В этот миг прямо над их головами пролетела растопыренная лапа и схватила двоих замешкавшихся парней. Сева пригнулся и заметил Муромца в окружении двух Марьяниных подружек и Василисы. Растрепанная Ниночка висла у Мити на локте и уворачивалась от огромных когтей. Василиса же пыталась отбиться: Муромец не пускал ее.
Наконец, избушке удалось поймать визжащую Настю.
– Освободи ее! – выкрикнула Ниночка, выпрыгнув из-за Митиной спины, и тут соседняя избушка наудачу хватанула растопыренными когтями воздух и сжала ее за пояс. – Не смей!
Дверь за колдуньями с грохотом захлопнулась, избушка подняла ногу, покачнулась и осторожно – будто считая, что ее никто не видит, – поднесла когти к застывшим Мите и Василисе. И вдруг легонько подтолкнула обоих к дороге.
– Она непосвященная! – крикнул Митя, но Василиса вырвалась, обернулась белкой и прыгнула в густое облако.
Маргариту нес сам ветер – и пыль опадала, и когти курьих ног раз за разом промахивались, скрипя совсем рядом. В другой раз она бы удивилась, но сейчас ничего не чувствовала и только прислушивалась: «Преврати меня», – просила земля; «Преврати меня!» – выстраивалось из окриков бегущих магов. «Преврати же! Преврати!» Кто же звал ее, о чем именно просил? Она остановилась как вкопанная, мигом обо всем забыв, когда впереди полыхнуло: на вершине холма расправила огненные крылья огромная птица.
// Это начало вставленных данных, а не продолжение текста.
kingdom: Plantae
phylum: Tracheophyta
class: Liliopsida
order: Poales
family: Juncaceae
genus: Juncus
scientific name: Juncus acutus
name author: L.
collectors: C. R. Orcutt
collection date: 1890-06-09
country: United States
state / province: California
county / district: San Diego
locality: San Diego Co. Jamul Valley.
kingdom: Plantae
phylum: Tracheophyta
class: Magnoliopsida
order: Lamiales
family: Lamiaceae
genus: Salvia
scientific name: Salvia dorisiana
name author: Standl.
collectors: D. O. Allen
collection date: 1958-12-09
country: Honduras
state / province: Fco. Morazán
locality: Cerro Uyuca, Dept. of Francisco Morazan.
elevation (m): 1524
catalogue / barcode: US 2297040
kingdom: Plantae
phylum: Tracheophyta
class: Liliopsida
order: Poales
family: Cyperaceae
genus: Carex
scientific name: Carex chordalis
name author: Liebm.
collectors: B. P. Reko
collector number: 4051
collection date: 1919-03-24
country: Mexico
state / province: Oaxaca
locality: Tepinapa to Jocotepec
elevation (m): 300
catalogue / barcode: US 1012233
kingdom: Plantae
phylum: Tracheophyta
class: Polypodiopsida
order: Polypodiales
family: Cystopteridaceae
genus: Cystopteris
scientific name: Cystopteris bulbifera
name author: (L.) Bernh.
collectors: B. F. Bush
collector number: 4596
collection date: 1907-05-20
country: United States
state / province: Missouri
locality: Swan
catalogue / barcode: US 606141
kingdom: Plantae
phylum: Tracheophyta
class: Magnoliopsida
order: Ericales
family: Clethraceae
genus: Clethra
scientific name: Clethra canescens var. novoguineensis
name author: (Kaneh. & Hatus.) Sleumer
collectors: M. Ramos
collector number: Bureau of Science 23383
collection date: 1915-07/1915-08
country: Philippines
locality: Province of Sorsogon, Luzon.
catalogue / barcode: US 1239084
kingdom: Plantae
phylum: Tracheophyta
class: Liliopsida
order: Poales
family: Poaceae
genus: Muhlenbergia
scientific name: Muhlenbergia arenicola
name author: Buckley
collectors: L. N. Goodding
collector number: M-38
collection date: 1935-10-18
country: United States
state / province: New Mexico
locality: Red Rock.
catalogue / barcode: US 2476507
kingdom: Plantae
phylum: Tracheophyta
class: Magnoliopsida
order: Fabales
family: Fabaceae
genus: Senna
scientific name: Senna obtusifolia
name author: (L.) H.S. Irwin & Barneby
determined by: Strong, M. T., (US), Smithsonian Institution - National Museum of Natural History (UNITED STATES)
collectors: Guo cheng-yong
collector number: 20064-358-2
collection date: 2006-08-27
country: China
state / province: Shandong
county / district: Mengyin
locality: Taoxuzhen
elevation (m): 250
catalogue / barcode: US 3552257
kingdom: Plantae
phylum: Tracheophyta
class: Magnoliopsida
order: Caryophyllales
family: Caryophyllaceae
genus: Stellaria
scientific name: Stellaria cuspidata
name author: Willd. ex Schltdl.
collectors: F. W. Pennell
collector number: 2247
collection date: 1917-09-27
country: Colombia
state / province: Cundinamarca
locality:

– Рарог! – прошептала Маргарита. Это о ней, задыхаясь, тараторила Полина, едва они вошли в избушку. Это она летела над деревней и прервала их с Севой удивительный разговор. «Он сказал, что любит меня! А потом появилась Рарог и едва не спалила лес! Наверное, настал конец света, как предсказывал Митя!»
Маргарита не могла отвести от птицы глаз: огненные перья разлетались веером, гасли и снова вспыхивали. Птица кого-то охраняла. Маргарита ринулась вперед и протиснулась сквозь толпу. Отсюда можно было узнать Веру Николаевну, перед которой прямо в воздухе зависла огромная книга: их-то и оберегала вещая птица.
Тенью вырос Александр Владимирович, как будто поджидал Маргариту с самого начала. Она прислушалась: что-то стучало, сбивчиво и неровно. Что-то плакало о былом. Что-то боялось, но храбрилось так трогательно, что у Маргариты сжалось сердце.